New big-budget franchises have it just as bad, as major studios place pressure for conformity and extra monetization on every facet of development. Every major shooter has to be a live-service game, every major MMO, every PVP game. The industry has somehow only adopted the worst parts of indie game culture—the endless “early access” releases, the poor quality control, the lackluster product followed inevitably by a mealy-mouthed apology—while leaving the greatest strengths of that subculture on the cutting room floor.

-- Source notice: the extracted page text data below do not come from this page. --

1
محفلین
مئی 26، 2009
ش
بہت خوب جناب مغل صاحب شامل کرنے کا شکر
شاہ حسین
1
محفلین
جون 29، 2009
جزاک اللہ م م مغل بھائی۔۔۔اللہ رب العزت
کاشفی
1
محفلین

People are still taking risks, even with millions of dollars on the line. Larian spent most of a decade developing Baldur’s Gate 3 with some of the most complex worldbuilding and character writing this side of Disco Elysium, and it paid off in a massive way. STALKER 2 is a beloved sequel to a cult classic whose development continued even after the developers were affected by a war in their home country. But these games are exceptions to the rule, and despite their popularity and success, they’ll never have the market share of big-name franchise titles.
What so many studios don’t recognize, or perhaps can’t recognize, is that these cycles of trend-chasing and franchise milking cannot go on forever. Looter shooters kicked into high gear in 2012 with the release of Borderlands 2, and that trend spawned numerous lively franchises all the way until the Covid-19 pandemic finally reigned it in. Battle royale games, on the other hand, only debuted in force after PUBG’s release in 2017, and barely had four years in the sun before new titles essentially stopped releasing. FPS hero shooters have been limping badly since the failed release of Overwatch 2, and it took basically every character in the Marvel Cinematic Universe to resuscitate that genre. Extraction shooters are the new hotness, and I’d be shocked if that trend survives more than two years before sputtering out.
Despite my criticisms, I’m not saying we’re reaching the end of video games. My point is that in an era of slowing economic growth, wage stagnation, worsening income inequality, and growing austerity in every industry, gaming companies can’t afford to follow the same tired formulas and expect better returns every time. 2004 is not walking through that door. There is no economic miracle or massive cultural shift waiting in the wings that will save us from our current stagnation. The gaming industry has to save itself, and wake up from its stupor—after all, the price of inaction is death.
Look at the Destiny series—one of the most storied and distinguished shooters on the market, a true survivor of a game that’s weathered a decade of boom and bust cycles, and it’s at its lowest concurrent player numbers in history. It cut most of its QA team, fired its famous and renowned score composers, and ran the same playbook for years while expecting players to be wowed by a new trinket every now and then. The result is one of the best-feeling games ever made and a truly unique work of art that inspired endless copycats, now reduced to a husk of its former self. Destiny has weathered a lot of catastrophes in its long and sordid history, but this very well may be the end. The genre-defying juggernaut, created by the same crack team that made Halo Reach, is fading away because of corporate greed and cost-cutting measures. For all the controversy the Destiny series has evoked over the years, it’s still chilling to see it slip away into the ether, forgotten instead of hated.
There are so many brilliant game developers out there, and many more who are still looking for work after having been laid off from a major company. It would be a shame to let their ideas wither away unrealized because the industry decided to cut off its nose to spite its face.